The Joint Tax Committee also found that only 2 million of the 14 million filing units receiving Obamacare insurance subsidies will be joint filers, even though joint filers comprise about 40% of all tax returns.  That disparity is due to the marriage penalty included in Obamacare – the law bases subsidy amounts on the federal poverty level (FPL), but the FPL for two people is less than double that of a single person.  As a result, two individuals filing separately will have a lower income as a percentage of FPL than a married couple, making them more likely to obtain insurance subsidies (or to obtain a richer insurance subsidy).
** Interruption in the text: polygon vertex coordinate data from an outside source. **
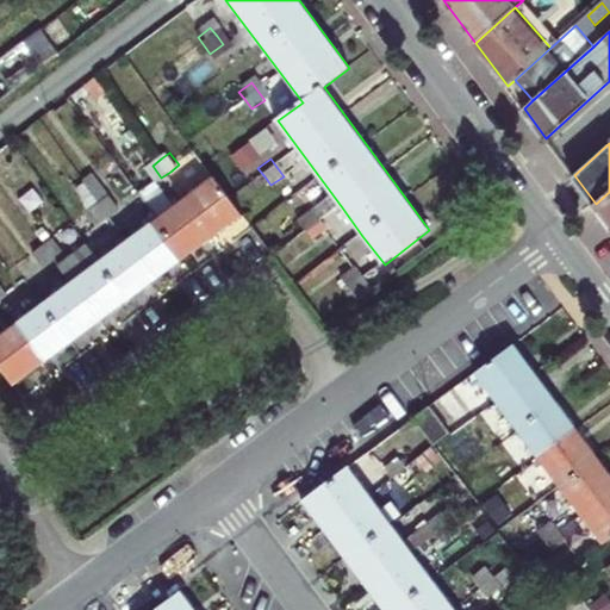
[(0,365),(18,388),(191,259),(219,237),(247,216),(215,175),(100,261),(88,247),(62,267),(73,282),(0,337),(0,365)]
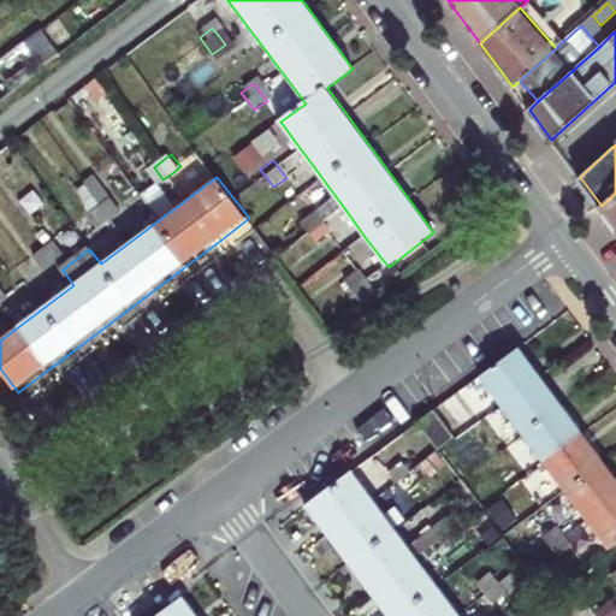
[(615,194),(602,206),(615,225),(615,194)]
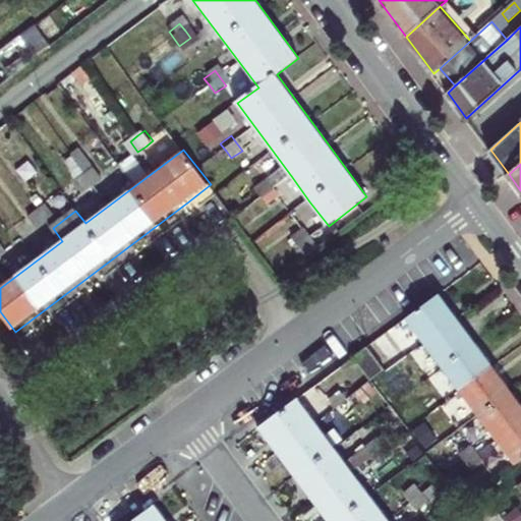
[(88,190),(96,184),(103,179),(95,168),(88,174),(80,179),(88,190)]
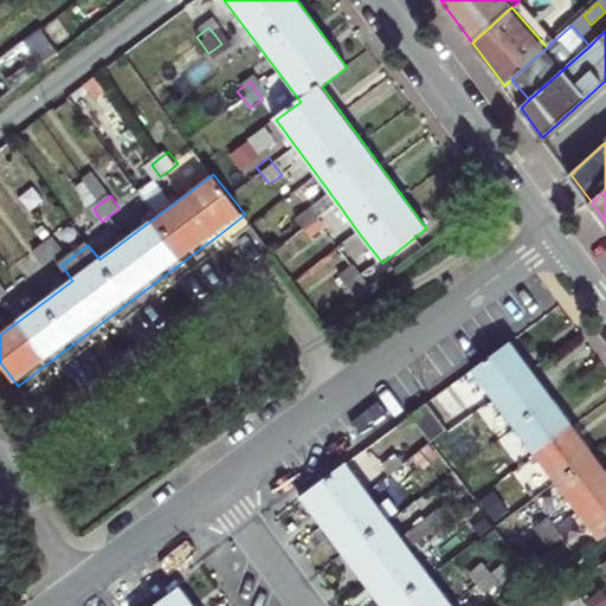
[(298,224),(305,233),(311,242),(324,232),(317,224),(311,216),(298,224)]
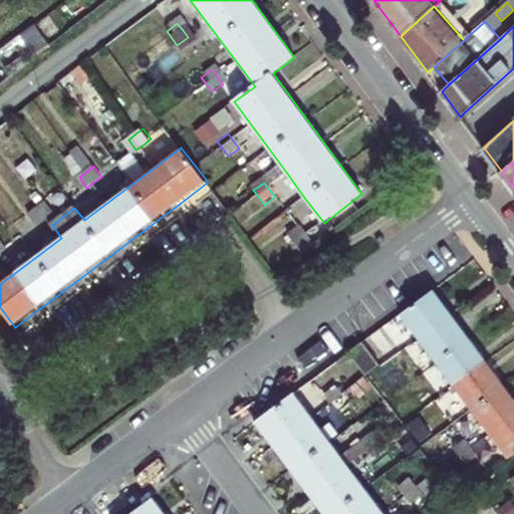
[(46,202),(39,208),(32,213),(40,224),(54,213),(46,202)]
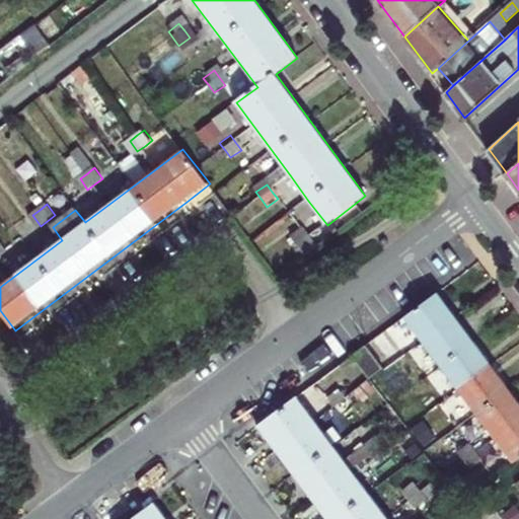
[(295,221),(290,214),(279,222),(285,229),(295,221)]
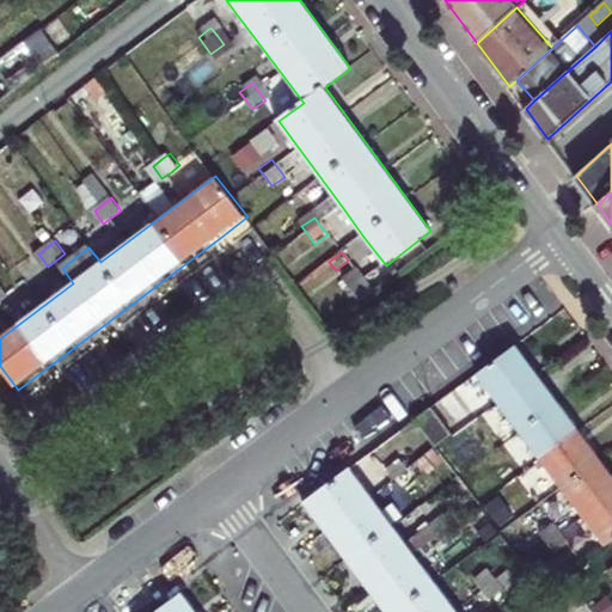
[(478,380),(585,524),(605,551),(611,545),(611,473),(519,349),(478,380)]
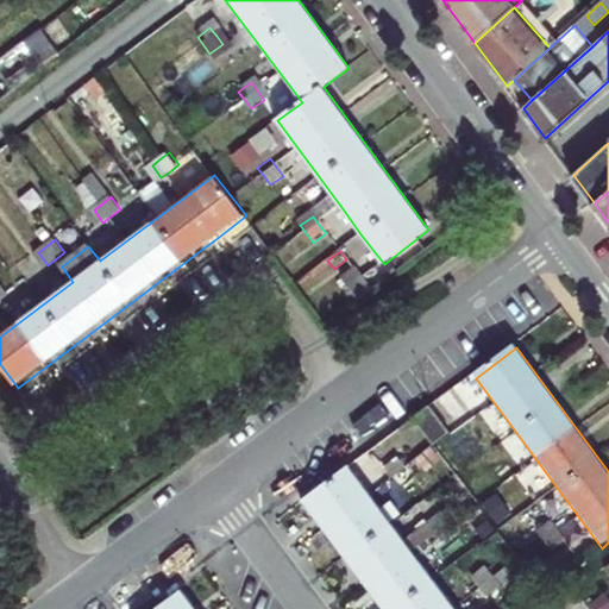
[(437,451),(453,439),(463,432),(469,440),(482,431),(475,422),(454,394),(432,412),(416,424),(437,451)]
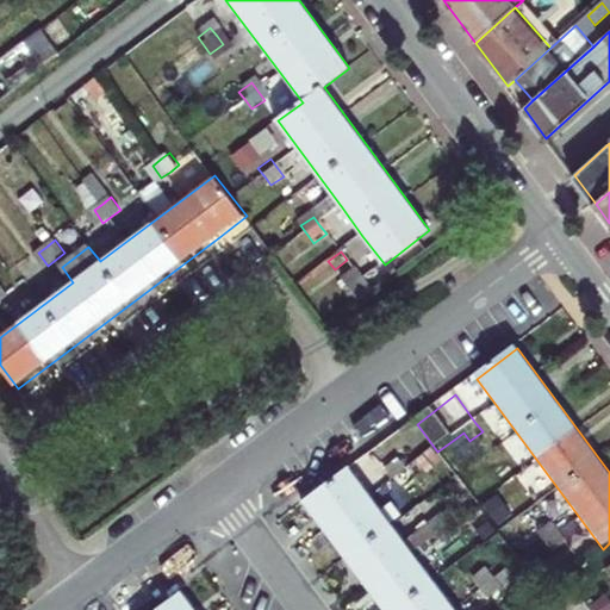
[(388,475),(394,484),(402,492),(414,483),(408,474),(400,466),(388,475)]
President Obama has already talked about his desire to spread the wealth around – and on that count, Obamacare certainly succeeds, by ensuring millions more Americans will be excused from paying income taxes.  But there’s apparently a catch involved the President hasn’t advertised – thanks to Obamacare’s perverse incentives, much of the wealth may be spread from married couples who don’t qualify for subsidies into the hands of single people, or cohabiting couples, who do.